The legislation specifies that the assessment will be
used to fund paint collection, reuse, recycling and disposal activities. The
financing system, under the legislation, must be approved by the Department of
Environmental Management and the surcharges cannot exceed the costs of the
program. (In Oregon, the surcharges are currently 35 cents for paint cans between
a ½ pint and 1 quart, 75 cents for those between a quart and a gallon, and
$1.60 for 1- to 5-gallon sizes.)
The legislation also calls for consumer education and
outreach, and the establishment of convenient collection sites around the
state.
Some paints can be recycled right back into paint that
is of comparable quality to virgin paint. Others can be used as components of
other materials, like cement. It can also be used for biomass fuel production
as a binding material for more efficient burning.
Representative Walsh noted that besides the
environmental benefits of creating a paint recycling program, the move would
save the state money, since currently the responsibility for disposing of paint
as hazardous waste falls to the state, which collects oil-based paint through
the Eco-Depot hazardous waste program.
Latex paint can be hardened and disposed
of in the trash, but that means cities and towns pay to haul it away to take up
space in the state landfill. Representative Walsh’s proposal would mean that
the state would no longer be spending any resources on collecting or disposing
of the paint collected by the program.
The bill is currently before the House Environment and
Natural Resources Committee.
Representative Walsh is also sponsoring legislation to
establish a product stewardship program to govern the disposal of compact
fluorescent lamps (CFLs).
CFL bulbs, while significantly more energy efficient and
long-lasting than traditional light bulbs, contain 4 to 5 milligrams of mercury
each. As long as the mercury is contained within the light bulb, it poses no
harm to humans or the environment. But even small amounts of mercury can
pollute drinking water, and when those light bulbs are tossed in the trash and
crushed, the mercury in each can be released into the environment.
That legislation (2012-H 7443), which is also before the
Environment and Natural Resources Committee, would require the Department of
Environmental Management to create a product stewardship program that would
involve manufacturers of CFLs in the responsibility for dealing with CFLs when
they have reached the end of their useful lives.
The legislation would require the DEM to determine how
best to deal with CFLs, but would allow the development or implementation of
such a program to be handed off to a voluntary industry group – like Paint Care
for the paint industry – if the group’s efforts meet stringent standards.
Any stewardship plan would have to involve recovery and
recycling, reusing or otherwise properly disposing of all parts of the product,
and would need to be paid for at the time the product is purchased, not at the
time of its disposal.
Representative Walsh said she believes that many more
products should be the subjects of product stewardship programs because the
companies that create the products have all the control when it comes to
creating them in ways that reduce waste. She is also the sponsor of a bill
(2012-H 7027A) to create a legislative commission to study ways to enact
product stewardship for paper and packaging materials.

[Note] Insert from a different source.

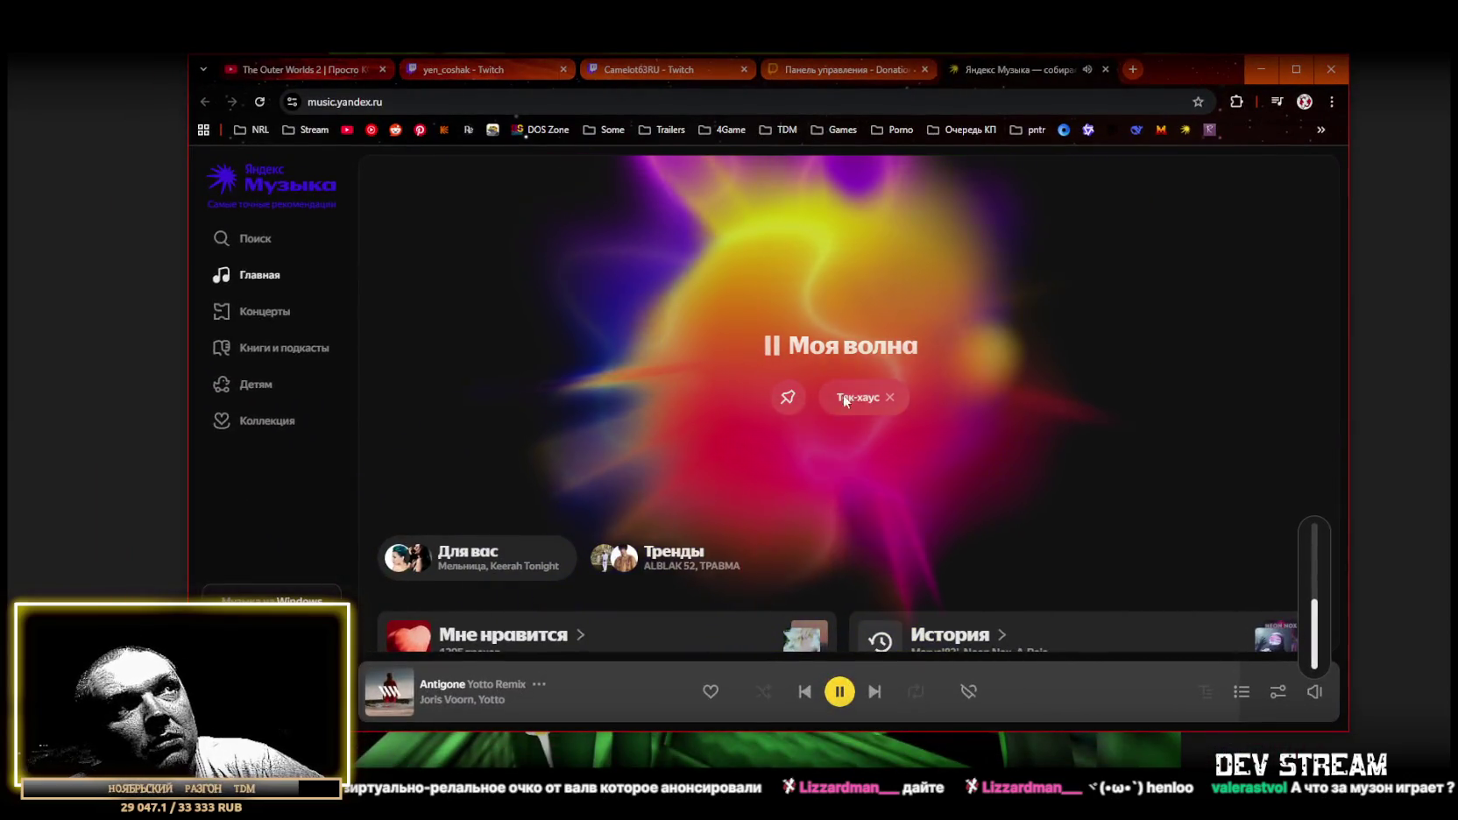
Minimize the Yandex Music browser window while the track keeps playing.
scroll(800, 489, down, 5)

“Right now, product manufacturers can use lots of excess
packaging and materials that aren’t easily recyclable, because they have no
responsibility for what happens to them when the consumer is done with them. As
senseless as it is, our struggling cities and towns end up footing the bill for
hauling all that trash away, and the state ends up with permanent custody of it
in the landfill. Even if we have to do it one product at a time, product
stewardship is good for the environment, for cities and towns and the state,
and for consumers,” said Representative Walsh.